GIVEN REQUEST: Write out every line of the listing below word for word. Change nothing.
[BEGIN RECORDS FOR THIS EXERCISE]
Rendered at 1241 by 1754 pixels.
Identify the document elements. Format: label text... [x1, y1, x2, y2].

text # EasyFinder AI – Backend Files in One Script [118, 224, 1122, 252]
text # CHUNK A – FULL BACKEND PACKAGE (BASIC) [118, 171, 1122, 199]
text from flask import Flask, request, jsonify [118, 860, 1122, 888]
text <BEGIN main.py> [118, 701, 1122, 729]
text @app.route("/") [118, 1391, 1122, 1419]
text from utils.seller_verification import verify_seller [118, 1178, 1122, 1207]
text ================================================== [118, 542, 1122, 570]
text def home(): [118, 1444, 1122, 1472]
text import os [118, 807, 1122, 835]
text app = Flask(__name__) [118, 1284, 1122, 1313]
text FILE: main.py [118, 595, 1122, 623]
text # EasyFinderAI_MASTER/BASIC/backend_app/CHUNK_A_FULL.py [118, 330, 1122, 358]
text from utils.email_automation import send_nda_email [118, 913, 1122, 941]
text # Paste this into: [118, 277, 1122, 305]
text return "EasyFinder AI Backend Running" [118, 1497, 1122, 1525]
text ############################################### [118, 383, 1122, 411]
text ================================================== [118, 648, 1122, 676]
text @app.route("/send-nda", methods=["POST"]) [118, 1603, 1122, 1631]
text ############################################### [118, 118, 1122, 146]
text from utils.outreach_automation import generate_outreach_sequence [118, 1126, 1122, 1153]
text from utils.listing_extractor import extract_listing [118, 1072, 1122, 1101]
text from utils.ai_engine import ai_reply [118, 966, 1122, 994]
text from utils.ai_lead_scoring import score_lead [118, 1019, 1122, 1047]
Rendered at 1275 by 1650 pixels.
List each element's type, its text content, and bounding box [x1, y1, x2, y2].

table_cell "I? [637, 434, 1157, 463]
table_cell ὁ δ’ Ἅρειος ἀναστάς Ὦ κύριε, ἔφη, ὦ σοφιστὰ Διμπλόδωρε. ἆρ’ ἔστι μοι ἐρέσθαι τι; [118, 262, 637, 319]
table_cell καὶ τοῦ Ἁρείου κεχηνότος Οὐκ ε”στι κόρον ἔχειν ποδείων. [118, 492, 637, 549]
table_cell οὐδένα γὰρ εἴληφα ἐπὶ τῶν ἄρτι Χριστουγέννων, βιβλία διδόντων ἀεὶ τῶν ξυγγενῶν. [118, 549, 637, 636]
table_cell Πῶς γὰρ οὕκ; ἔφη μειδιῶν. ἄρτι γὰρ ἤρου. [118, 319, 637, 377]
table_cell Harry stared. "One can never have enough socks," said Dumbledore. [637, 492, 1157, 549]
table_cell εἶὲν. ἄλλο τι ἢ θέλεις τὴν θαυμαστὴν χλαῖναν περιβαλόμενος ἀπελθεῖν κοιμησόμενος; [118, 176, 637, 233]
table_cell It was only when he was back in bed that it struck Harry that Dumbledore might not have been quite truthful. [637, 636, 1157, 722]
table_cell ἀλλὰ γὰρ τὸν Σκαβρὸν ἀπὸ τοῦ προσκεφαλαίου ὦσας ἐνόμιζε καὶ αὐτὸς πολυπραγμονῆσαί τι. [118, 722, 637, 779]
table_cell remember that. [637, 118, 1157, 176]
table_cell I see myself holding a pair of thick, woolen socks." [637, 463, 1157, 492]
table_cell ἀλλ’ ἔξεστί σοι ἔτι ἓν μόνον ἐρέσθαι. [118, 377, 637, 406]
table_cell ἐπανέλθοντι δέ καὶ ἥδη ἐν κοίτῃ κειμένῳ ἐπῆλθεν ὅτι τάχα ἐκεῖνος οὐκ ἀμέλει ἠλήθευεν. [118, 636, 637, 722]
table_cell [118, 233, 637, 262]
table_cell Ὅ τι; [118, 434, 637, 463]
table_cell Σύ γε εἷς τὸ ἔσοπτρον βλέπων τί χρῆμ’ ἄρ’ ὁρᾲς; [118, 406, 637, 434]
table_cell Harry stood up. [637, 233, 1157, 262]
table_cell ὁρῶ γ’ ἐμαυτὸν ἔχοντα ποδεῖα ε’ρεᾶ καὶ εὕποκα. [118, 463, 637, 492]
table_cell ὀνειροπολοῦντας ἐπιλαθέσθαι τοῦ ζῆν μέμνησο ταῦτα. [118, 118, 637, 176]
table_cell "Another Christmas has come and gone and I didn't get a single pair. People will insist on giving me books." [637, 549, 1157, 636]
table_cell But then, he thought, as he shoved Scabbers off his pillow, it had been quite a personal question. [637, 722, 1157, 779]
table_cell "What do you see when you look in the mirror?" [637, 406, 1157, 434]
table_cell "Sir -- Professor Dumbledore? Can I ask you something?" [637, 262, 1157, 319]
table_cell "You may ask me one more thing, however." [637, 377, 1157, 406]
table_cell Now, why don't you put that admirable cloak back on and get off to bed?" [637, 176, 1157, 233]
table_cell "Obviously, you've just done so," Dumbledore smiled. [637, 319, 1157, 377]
[END RECORDS FOR THIS EXERCISE]
THE ANSWER:
Rendered at 1241 by 1754 pixels.
Identify the document elements. Format: label text... [x1, y1, x2, y2].

text # EasyFinder AI – Backend Files in One Script [118, 224, 1122, 252]
text # CHUNK A – FULL BACKEND PACKAGE (BASIC) [118, 171, 1122, 199]
text from flask import Flask, request, jsonify [118, 860, 1122, 888]
text <BEGIN main.py> [118, 701, 1122, 729]
text @app.route("/") [118, 1391, 1122, 1419]
text from utils.seller_verification import verify_seller [118, 1178, 1122, 1207]
text ================================================== [118, 542, 1122, 570]
text def home(): [118, 1444, 1122, 1472]
text import os [118, 807, 1122, 835]
text app = Flask(__name__) [118, 1284, 1122, 1313]
text FILE: main.py [118, 595, 1122, 623]
text # EasyFinderAI_MASTER/BASIC/backend_app/CHUNK_A_FULL.py [118, 330, 1122, 358]
text from utils.email_automation import send_nda_email [118, 913, 1122, 941]
text # Paste this into: [118, 277, 1122, 305]
text return "EasyFinder AI Backend Running" [118, 1497, 1122, 1525]
text ############################################### [118, 383, 1122, 411]
text ================================================== [118, 648, 1122, 676]
text @app.route("/send-nda", methods=["POST"]) [118, 1603, 1122, 1631]
text ############################################### [118, 118, 1122, 146]
text from utils.outreach_automation import generate_outreach_sequence [118, 1126, 1122, 1153]
text from utils.listing_extractor import extract_listing [118, 1072, 1122, 1101]
text from utils.ai_engine import ai_reply [118, 966, 1122, 994]
text from utils.ai_lead_scoring import score_lead [118, 1019, 1122, 1047]
Rendered at 1275 by 1650 pixels.
List each element's type, its text content, and bounding box [x1, y1, x2, y2].

table_cell "I? [637, 434, 1157, 463]
table_cell ὁ δ’ Ἅρειος ἀναστάς Ὦ κύριε, ἔφη, ὦ σοφιστὰ Διμπλόδωρε. ἆρ’ ἔστι μοι ἐρέσθαι τι; [118, 262, 637, 319]
table_cell καὶ τοῦ Ἁρείου κεχηνότος Οὐκ ε”στι κόρον ἔχειν ποδείων. [118, 492, 637, 549]
table_cell οὐδένα γὰρ εἴληφα ἐπὶ τῶν ἄρτι Χριστουγέννων, βιβλία διδόντων ἀεὶ τῶν ξυγγενῶν. [118, 549, 637, 636]
table_cell Πῶς γὰρ οὕκ; ἔφη μειδιῶν. ἄρτι γὰρ ἤρου. [118, 319, 637, 377]
table_cell Harry stared. "One can never have enough socks," said Dumbledore. [637, 492, 1157, 549]
table_cell εἶὲν. ἄλλο τι ἢ θέλεις τὴν θαυμαστὴν χλαῖναν περιβαλόμενος ἀπελθεῖν κοιμησόμενος; [118, 176, 637, 233]
table_cell It was only when he was back in bed that it struck Harry that Dumbledore might not have been quite truthful. [637, 636, 1157, 722]
table_cell ἀλλὰ γὰρ τὸν Σκαβρὸν ἀπὸ τοῦ προσκεφαλαίου ὦσας ἐνόμιζε καὶ αὐτὸς πολυπραγμονῆσαί τι. [118, 722, 637, 779]
table_cell remember that. [637, 118, 1157, 176]
table_cell I see myself holding a pair of thick, woolen socks." [637, 463, 1157, 492]
table_cell ἀλλ’ ἔξεστί σοι ἔτι ἓν μόνον ἐρέσθαι. [118, 377, 637, 406]
table_cell ἐπανέλθοντι δέ καὶ ἥδη ἐν κοίτῃ κειμένῳ ἐπῆλθεν ὅτι τάχα ἐκεῖνος οὐκ ἀμέλει ἠλήθευεν. [118, 636, 637, 722]
table_cell [118, 233, 637, 262]
table_cell Ὅ τι; [118, 434, 637, 463]
table_cell Σύ γε εἷς τὸ ἔσοπτρον βλέπων τί χρῆμ’ ἄρ’ ὁρᾲς; [118, 406, 637, 434]
table_cell Harry stood up. [637, 233, 1157, 262]
table_cell ὁρῶ γ’ ἐμαυτὸν ἔχοντα ποδεῖα ε’ρεᾶ καὶ εὕποκα. [118, 463, 637, 492]
table_cell ὀνειροπολοῦντας ἐπιλαθέσθαι τοῦ ζῆν μέμνησο ταῦτα. [118, 118, 637, 176]
table_cell "Another Christmas has come and gone and I didn't get a single pair. People will insist on giving me books." [637, 549, 1157, 636]
table_cell But then, he thought, as he shoved Scabbers off his pillow, it had been quite a personal question. [637, 722, 1157, 779]
table_cell "What do you see when you look in the mirror?" [637, 406, 1157, 434]
table_cell "Sir -- Professor Dumbledore? Can I ask you something?" [637, 262, 1157, 319]
table_cell "You may ask me one more thing, however." [637, 377, 1157, 406]
table_cell Now, why don't you put that admirable cloak back on and get off to bed?" [637, 176, 1157, 233]
table_cell "Obviously, you've just done so," Dumbledore smiled. [637, 319, 1157, 377]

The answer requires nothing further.